The most significant interior feature is the sgraffito decoration scheme by Heywood Sumner, one of only four complete schemes by him known to survive. The south wall depicts a Nativity scene with shepherds and sheep; the east wall shows angels, with the left-hand angel in armour slaying a dragon and the right-hand angel bearing a censer; the northern arcading features angels proclaiming the Resurrection. Sumner also designed two fine quality stained glass windows installed at the west end in 1900, depicting the angel of the Annunciation and the angel of the Resurrection. Additional stained glass includes a Crucifixion in the eastern window and windows in the former Children's Aisle showing the Christ Child and John the Baptist as a boy. Other memorial windows feature saints with portrait heads of the deceased.

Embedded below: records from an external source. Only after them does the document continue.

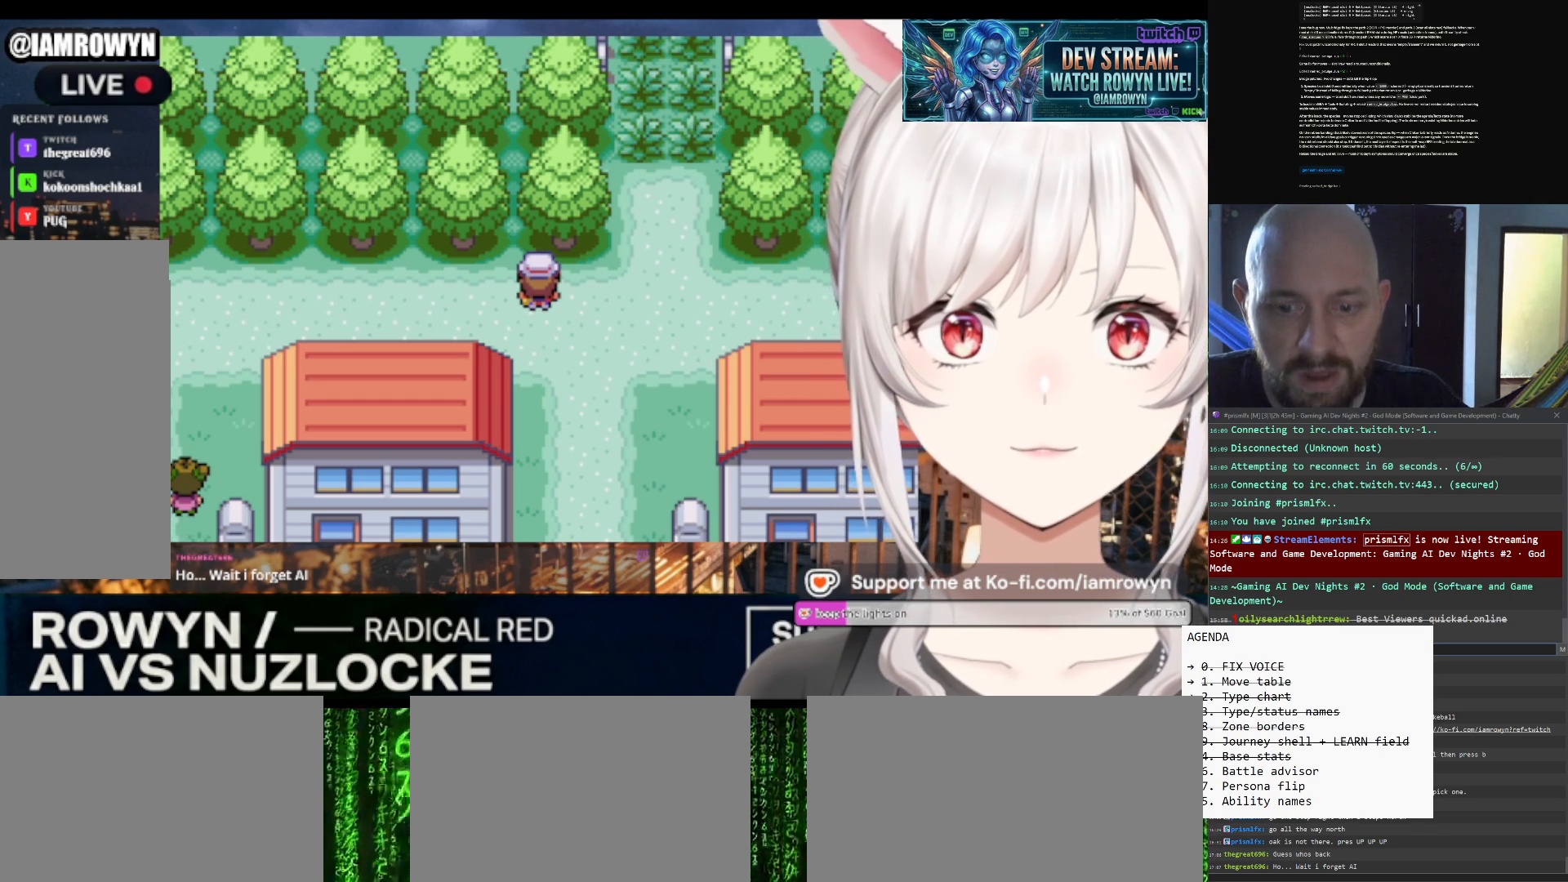
{"buttons": ["DPAD_UP"], "events": []}
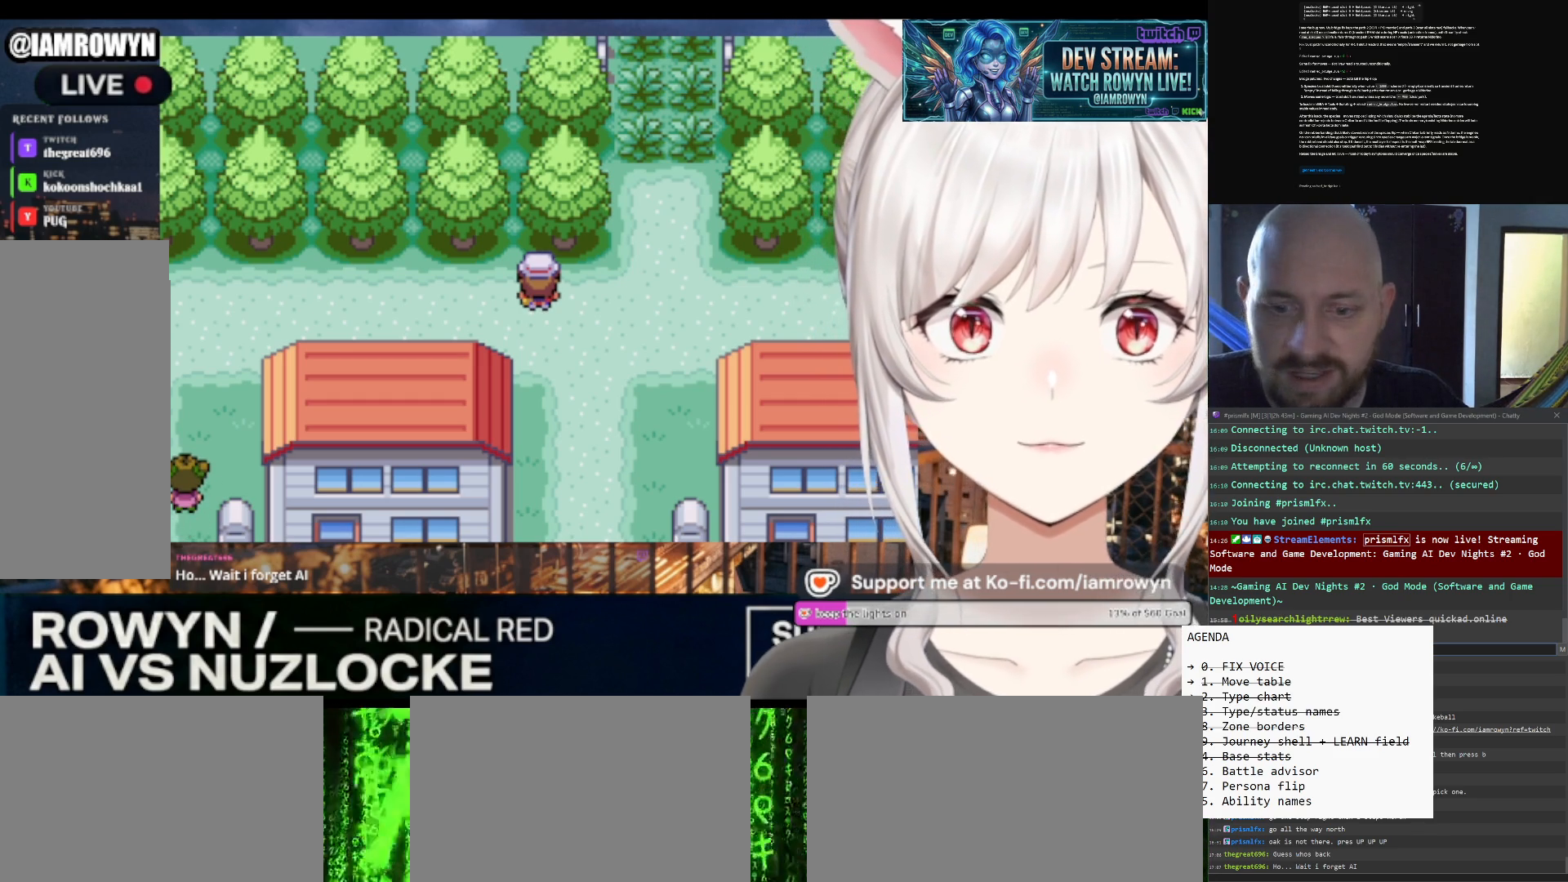
{"buttons": ["DPAD_UP"], "events": []}
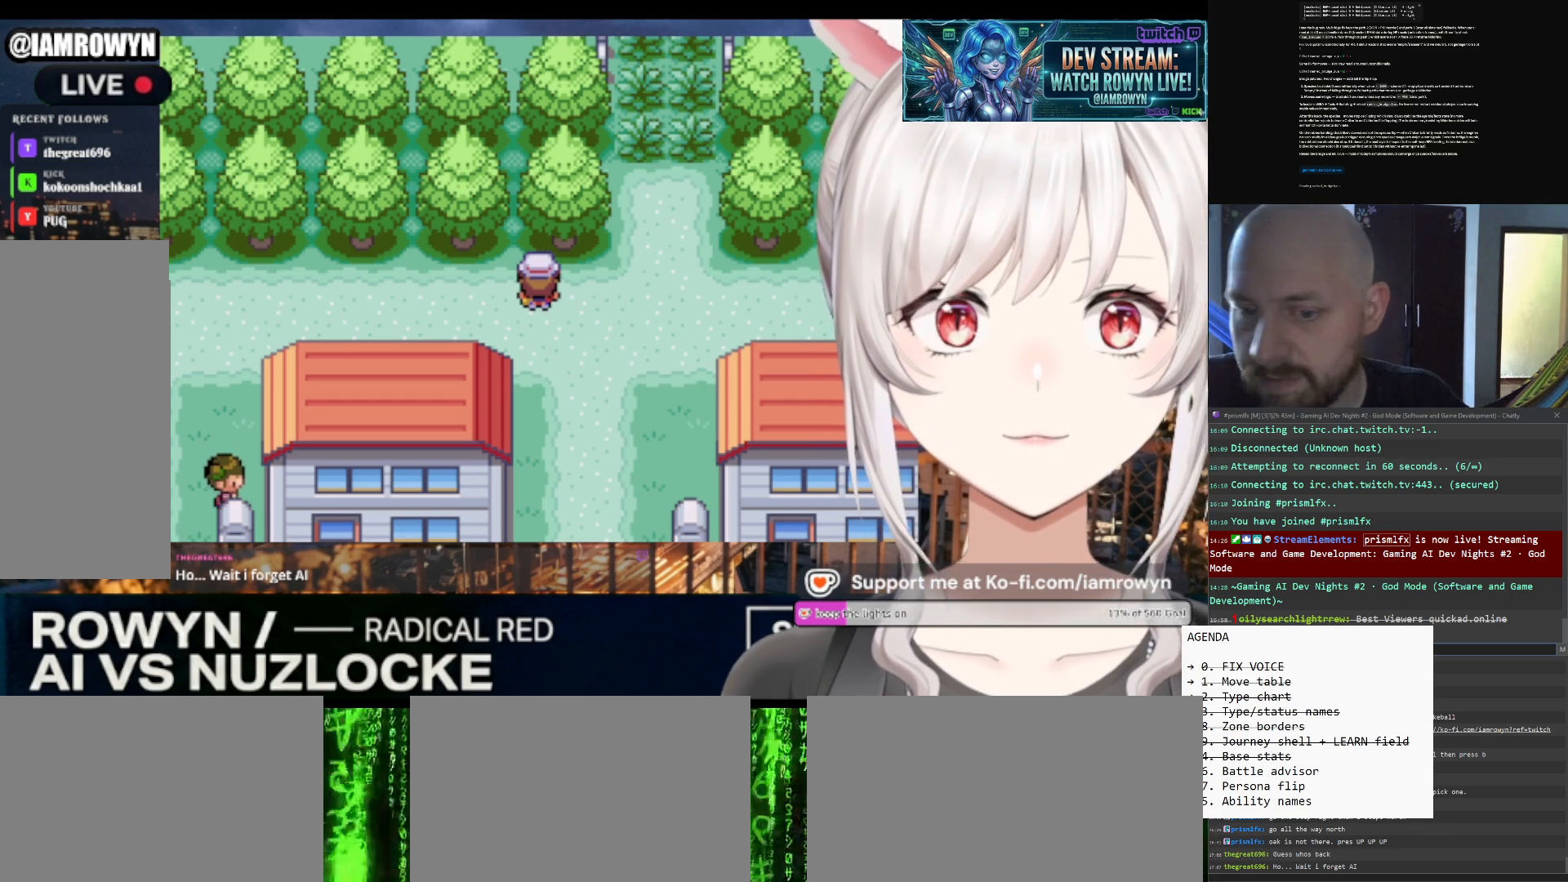
{"buttons": ["DPAD_UP"], "events": []}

Other notable interior fittings include a low open brass chancel screen with gates, dedicated in 1891 and featuring copper foliage, brass panels depicting thistles and honeysuckle, and openwork foliage ball finials. Brass chandeliers hang throughout. A matching pulpit and font, both dated 1893 and carved in stone with marble legs and insets, stand as a pair. A carved wooden screen by George Parsons, completed in 1924, encloses the former Children's Aisle, which was subsequently converted to a Lady Chapel with an additional bay. The chancel displays geometrically patterned multi-coloured tiles, and brass altar rails with openwork spandrels complete the furnishings.

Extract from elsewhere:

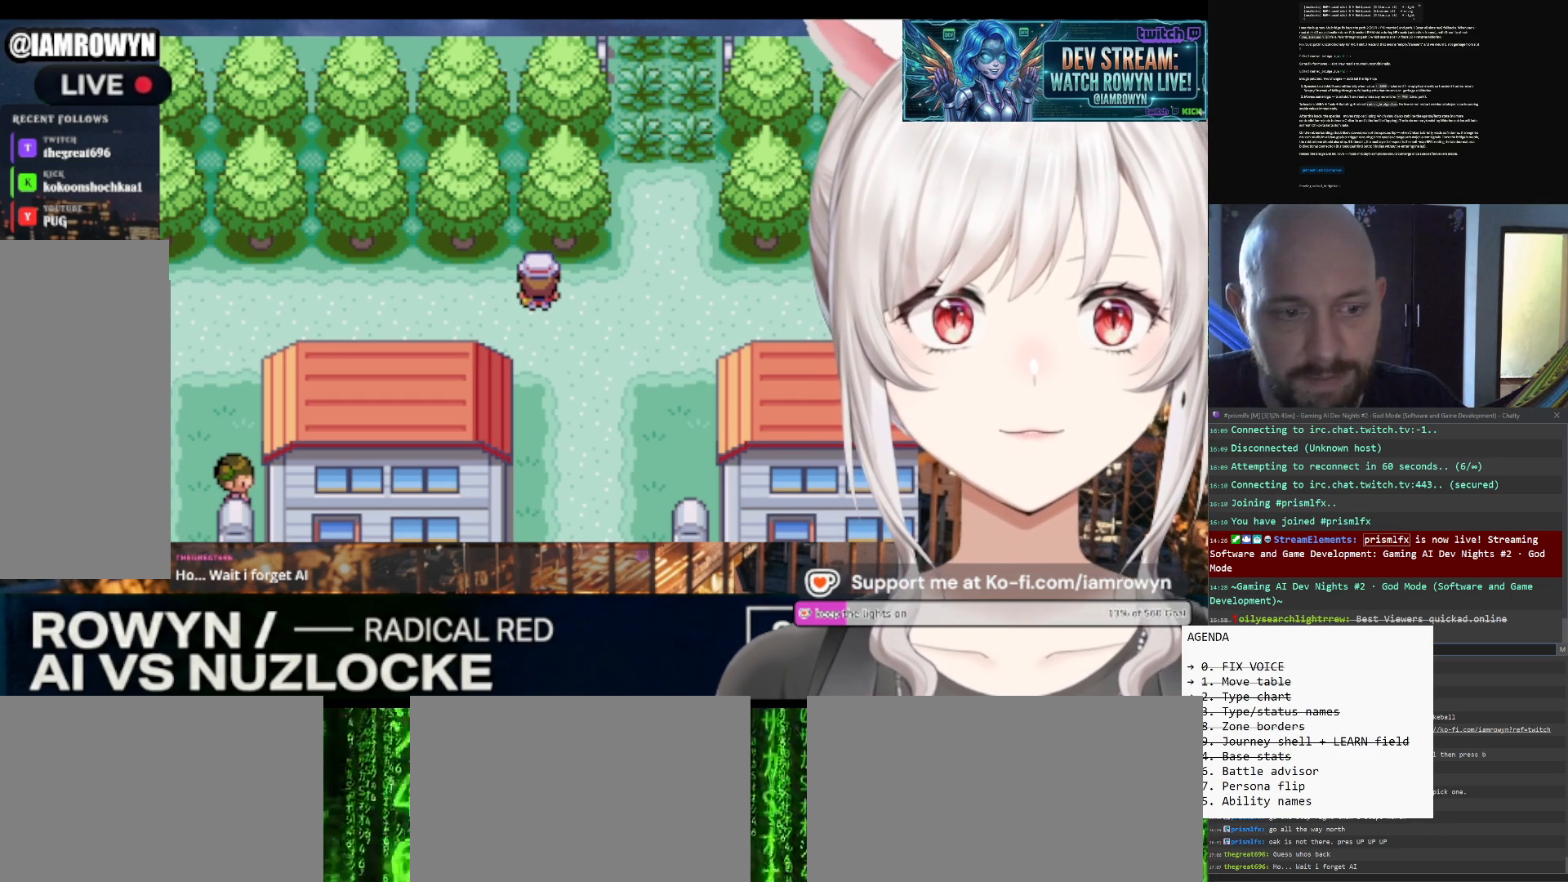
{"buttons": ["DPAD_UP"], "events": []}
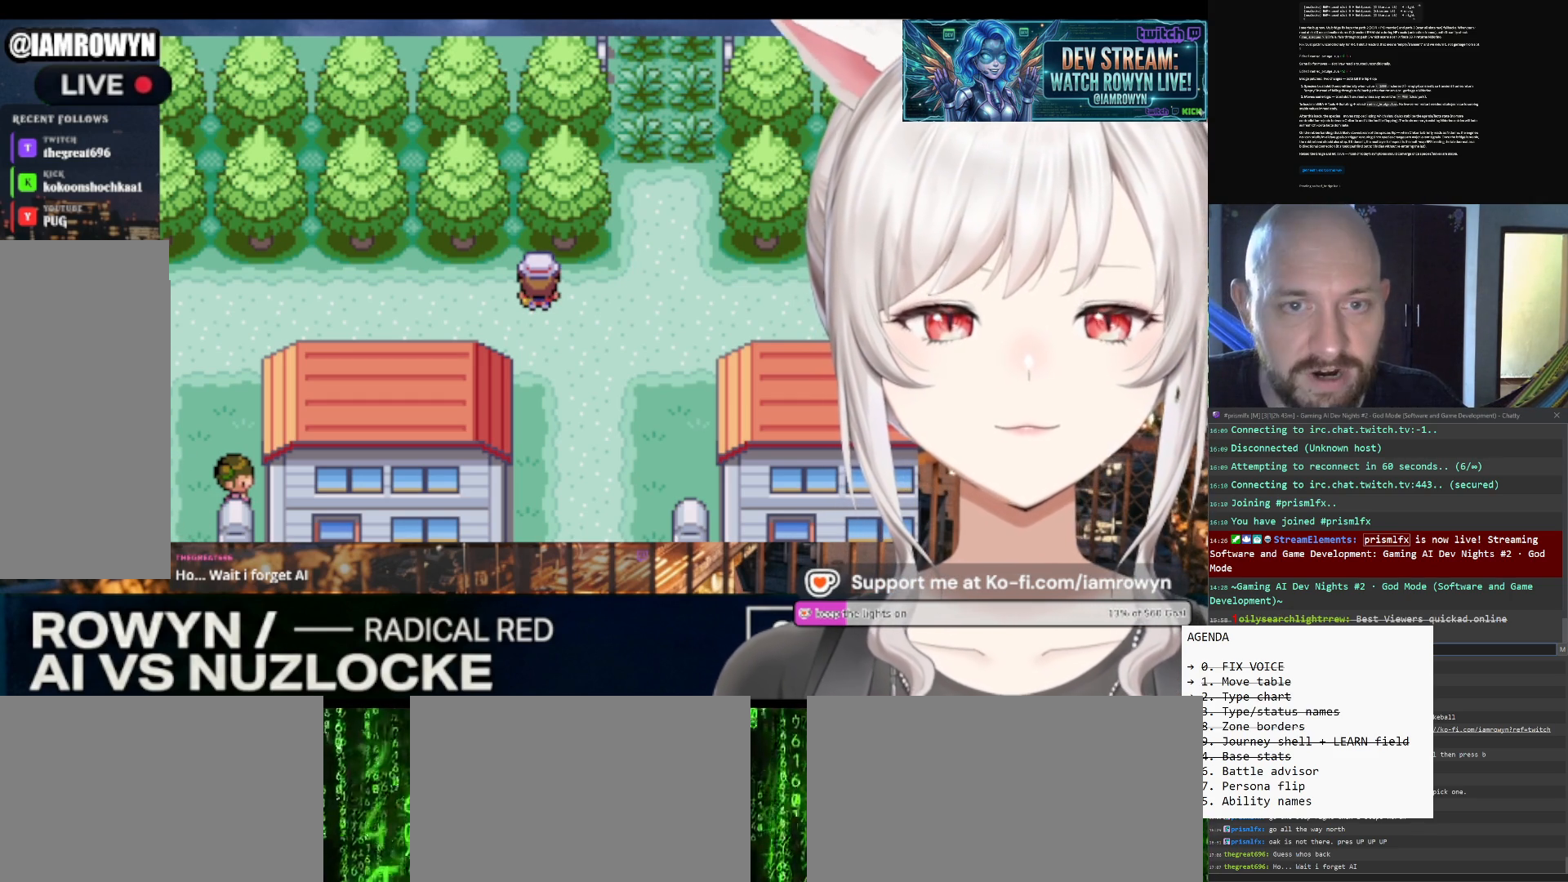
{"buttons": ["DPAD_UP"], "events": []}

The church has considerable historical significance. In 1839, the area formed part of the large parish of Crondall, and access to the single existing church was difficult for many parishioners. A new church was planned with the support of Charles Lefroy, whose family owned a local manor, and who had been influenced by Charles Dyson, a friend of John Keble. The church was consecrated by Henry Sumner, Bishop of Winchester and grandfather of Heywood Sumner. Anthony Lefroy, Charles's nephew and formerly curate to Dyson at Dogmersfield, became the first curate of the new church and parish. From the outset, the church was known for innovative practices: daily services and twice-monthly Eucharists were held, and the curate wore a surplice in the pulpit, practices considered revolutionary at the time. The distinctive style of worship and church life attracted members of the Lefroy and Dyson families and their associates, who built substantial family houses on land surrounding the church, which had originally stood in open countryside. This development led to the area becoming known as Church Crookham, a name it retains today.